Practical Vocabulary Rules
In the first chapter of The King’s English, British lexicographer H.W. Fowler wrote:
Prefer the familiar word to the far-fetched.
Prefer the concrete word to the abstract.
Prefer the single word to the circumlocution.
Prefer the short word to the long.
Prefer the Saxon word to the Romance (languages descended from Latin).
Omit Needless Words
This subtitle sums up what William Strunk wrote in the first edition of The Elements of Style: “Vigorous writing is concise. A sentence should contain no unnecessary words, a paragraph no unnecessary sentences, for the same reason that a drawing should have no unnecessary lines and a machine no unnecessary parts. This requires not that the writer make all his sentences short, or that he avoid all detail and treat his subjects only in outline, but that every word tell.”
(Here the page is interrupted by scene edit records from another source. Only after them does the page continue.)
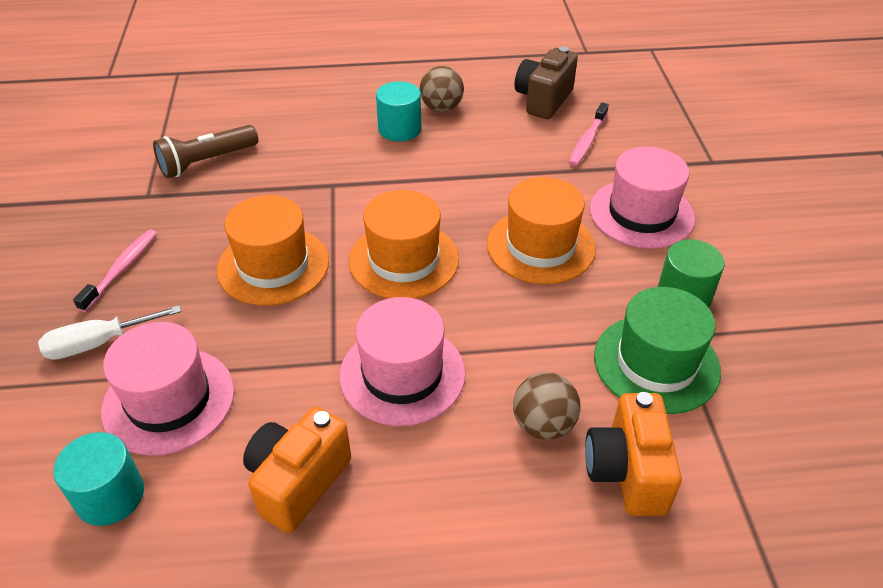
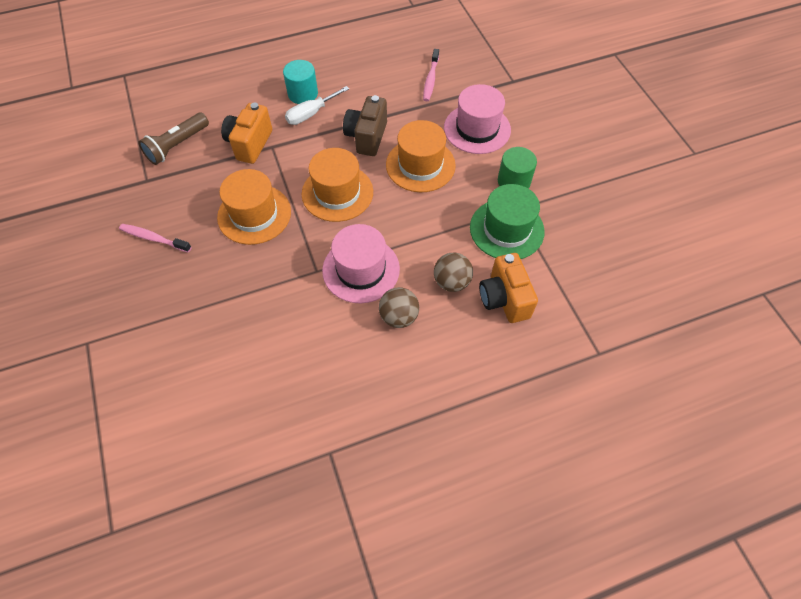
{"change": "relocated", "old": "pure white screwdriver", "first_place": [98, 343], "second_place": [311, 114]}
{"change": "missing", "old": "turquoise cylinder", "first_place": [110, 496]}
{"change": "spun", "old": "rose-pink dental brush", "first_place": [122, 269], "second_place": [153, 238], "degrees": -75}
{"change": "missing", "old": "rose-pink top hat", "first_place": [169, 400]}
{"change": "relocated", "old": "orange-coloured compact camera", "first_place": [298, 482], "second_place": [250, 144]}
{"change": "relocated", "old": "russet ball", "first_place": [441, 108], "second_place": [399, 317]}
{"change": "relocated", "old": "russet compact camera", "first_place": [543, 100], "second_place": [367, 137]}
Longest Words in the Dictionary
For those who struggle to read, writing with long words may seem as difficult to read and understand, as the longest words in the dictionary are to pronounce and define.
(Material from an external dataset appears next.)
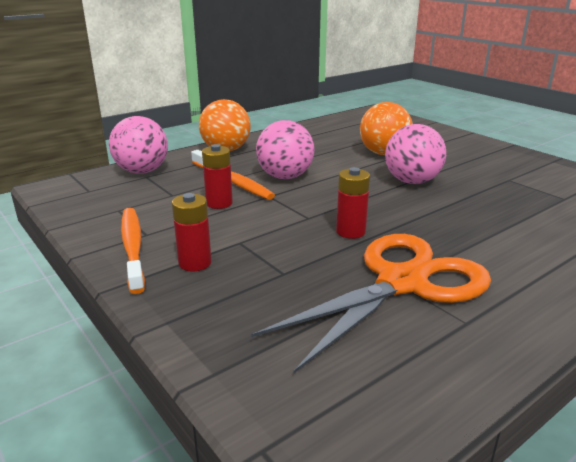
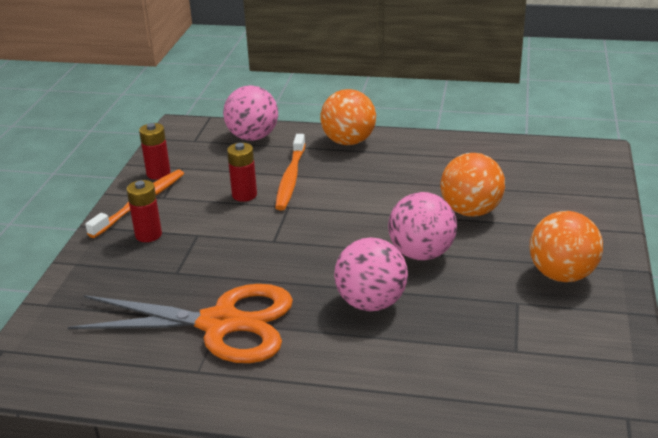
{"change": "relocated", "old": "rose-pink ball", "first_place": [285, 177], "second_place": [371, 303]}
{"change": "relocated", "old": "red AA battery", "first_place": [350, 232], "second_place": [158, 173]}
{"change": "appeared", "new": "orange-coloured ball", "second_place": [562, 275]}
otorhinolaryngological (22 letters)
immunoelectrophoretically (25 letters)
psychophysicotherapeutics (25 letters)
thyroparathyroidectomized (25 letters)
pneumoencephalographically (26 letters)
radioimmunoelectrophoresis (26 letters)
psychoneuroendocrinological (27 letters)
hepaticocholangiogastrostomy (28 letters)
spectrophotofluorometrically (28 letters)
antidisestablishmentarianism (28 letters)
floccinaucinihilipilification (29 letters)
pseudopseudohypoparathyroidism (30 letters).
metaphysico-theologo-cosmonigology (34 letters)
praetertranssubstantiationalistically (37 letters)
osteosarchaematosplanchnochondroneuromuelous (44 letters)
pneumonoultramicroscopicsilicovolcanoconiosis (45 letters)
aequeosalinocalcalinoceraceoaluminosocupreovitriolic (52 letters)
osseocarnisanguineoviscericartilaginonervomedullary (51 letters). Rough translation? As 'of bone, flesh, blood, organs, gristle, nerve, and marrow'.